HNPCC (Lynch syndrome) is one of the most common cancer predisposition syndromes, affecting as many as 1 in 200 individuals in the western world (Lynch et al., 1993). Affected individuals develop tumors of the colon, endometrium, ovary and other organs, often before 50 years of age. Although the familial nature of this syndrome was discovered nearly a century ago (Wartin et al., 1913), the role of heredity in its causation remained difficult to define (Lynch et al., 1966). Recently, however, linkage analysis in two large kindreds demonstrated association with polymorphic markers on chromosome 2 (Peltomaki et al., 1993a). Studies in other families suggested that neoplasia in a major fraction of HNPCC kindreds is linked to this same chromosome 2p locus (Aaltonen et al., 1993).
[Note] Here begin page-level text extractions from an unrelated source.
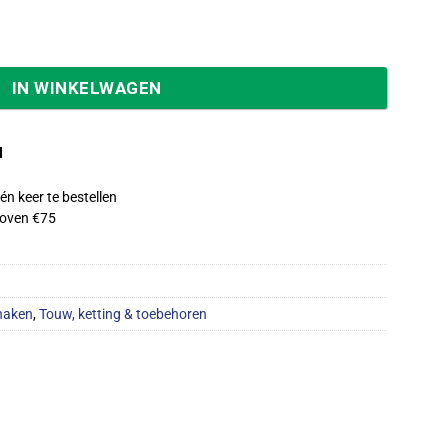
nkt 7x70 mm aantal
IN WINKELWAGEN
d
én keer te bestellen
oven €75
haken
,
Touw, ketting & toebehoren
HNPCC is defined clinically by the occurrence of early-onset colon and other specific cancers in first degree relatives spanning at least two generations (Lynch et al., 1993). The predisposition is inherited in an autosomal dominant fashion. It was initially expected that the gene(s) responsible for HNPCC would be a tumor suppressor gene, as other previously characterized cancer predisposition syndromes with this mode of inheritance are caused by suppressor gene mutations (reviewed in Knudson, 1993). But the analysis of tumors from HNPCC patients suggested a different mechanism. Most loci encoding tumor suppressor genes undergo somatic losses during tumorigenesis (Stanbridge, 1990). In contrast, both alleles of chromosome 2p loci were found to be retained in HNPCC tumors (Aaltonen et al., 1993). During this search for chromosome 2 losses, however, it was noted that HNPCC tumors exhibited somatic alterations of numerous microsatellite sequences.
Widespread, subtle alterations of the cancer cell genome were first detected in a subset of sporadic colorectal tumors using the arbitrarily-primed polymerase chain reaction (Peinado et al., 1992). These alterations were subsequently found to represent deletions of up to 4 nucleotides in genomic polyA tracts (Ionov et al., 1993). Other studies showed that a similar, distinctive subgroup of sporadic tumors had insertions or deletions in a variety of simple repeated sequences, particularly microsatellite sequences consisting of dinucleotide or trinucleotide repeats (Ionov et al., 1993; Thibodeau et al., 1993; Aaltonen et al., 1993). Interestingly, these sporadic tumors had certain features in common with those developing in HNPCC kindreds, such as a tendency to be located on the right side of the colon and to be near-diploid. These and other data suggested that HNPCC and a subset of sporadic tumors were associated with a heritable defect causing replication errors (RER) of microsatellites (Ionov et al., 1993; Aaltonen et al., 1993).
The mechanism underlying the postulated defect could not be determined from the study of tumor DNA, but studies in simpler organisms provided an intriguing possibility (Levinson and Gutman, 1987; Strand et al., 1993). This work showed that bacteria and yeast containing defective mismatch repair genes manifest instability of dinucleotide repeats. The disruption of genes primarily involved in DNA replication or recombination had no apparent effect on the fidelity of microsatellite replication (reviewed in Kunkel, 1993). These pivotal studies suggested that defective mismatch repair might be responsible for the microsatellite alterations in the tumors from HNPCC patients (Strand et al., 1993). This hypothesis was proven when hMSH2, one of the genes responsible for HNPCC, was identified. Leach et al., (1993); Fishel, et al., (1993).
There is a need in the art for methods of diagnosing and prognosing mismatch repair defects involved in inherited and somatic cancers. Such tumors have a more favorable prognosis than others. There is also a need in the art for improved methods for assessing the proliferative index of cells which index can be used as a prognostic factor in cancers.